Missile defense plays an important role in the new National Defense Strategy released earlier this year. The head of the Army’s Space and Missile Defense Command, Lt. Gen. James Dickinson, told Defense News at the Association of the U.S. Army’s annual conference that the organization is currently updating the strategy. He also noted that the service’s current investments and road map for missile defense is aligning with the goals set forward in the NDS.
“We’ve got a great defense budget right now,” he said. “The investments we are making right now, that are in line with what that strategy [is], will eventually roll out.”

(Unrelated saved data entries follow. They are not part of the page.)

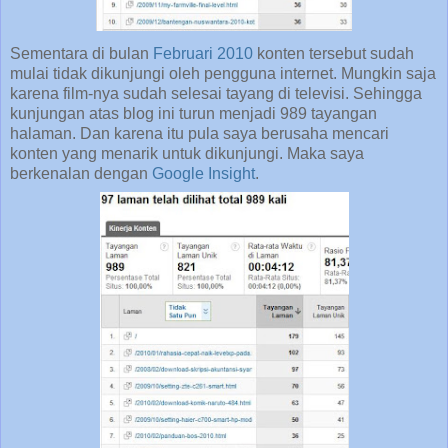
Sementara di bulan
Februari 2010
konten tersebut sudah
mulai tidak dikunjungi oleh pengguna internet. Mungkin saja
karena film-nya sudah selesai tayang di televisi. Sehingga
kunjungan atas blog ini turun menjadi 989 tayangan
halaman. Dan karena itu pula saya berusaha mencari
konten yang menarik untuk dikunjungi. Maka saya
berkenalan dengan
Google Insight
.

The last AMD strategy was crafted in 2012. In 2015, the command updated the document, Dickson explained, but since then much has changed, including the NDS, the establishment of a new four-star command — Army Futures Command — tasked to more effectively and rapidly modernize the force, and the formulation and refinement of multidomain operations as a concept.
“We now see threats that we didn’t see necessarily back in 2015 as near peer, and so we’ve had to adjust our strategy or tailor our strategy to make sure that we account for that,” Dickinson said.
Dickinson had said early in 2018 that the strategy would roll out in the summer, but that was before the NDS was released. He would not comment on when the strategy might come out.
The strategy will likely focus on the need to move to an integrated, tiered and layered missile defense architecture, Dickinson said.
“We’ve got some wonderful systems that we have, and have developed over many years, that are very capable and very lethal,” Dickinson said. “We need to make sure that we build those capabilities so that they are integrated together and that they are tiered. And what I mean by tiered is that you have more than one capability that can defeat a certain threat or certain threats.”
There’s no silver bullet to handling all threats when it comes to missile defense, Dickinson noted. “But you have many that you can employ to make it very confusing for our adversaries in how we are defeating that particular threat,” he said.
The Army is currently working to tie together two of its key AMD systems — the Patrtiot medium-range missile defense system and the Terminal High Altitude Area Defense system — to detect and respond at greater ranges but also to supply flexible defeat options to commanders.
The service is also developing an Integrated AMD system to replace Patriot that will have a new command-and control system and a new, more capable radar.
Additionally, the Army is working to address the cruise missile threat through its Indirect Fire Protection Capability Increment 2 program and may bring on an interim capability to get after the threat before IFPC Inc. 2 is ready.
With all of these plans, the Army is moving faster than some previous efforts and has drastically reduced timelines on its major lines of AMD modernization goals.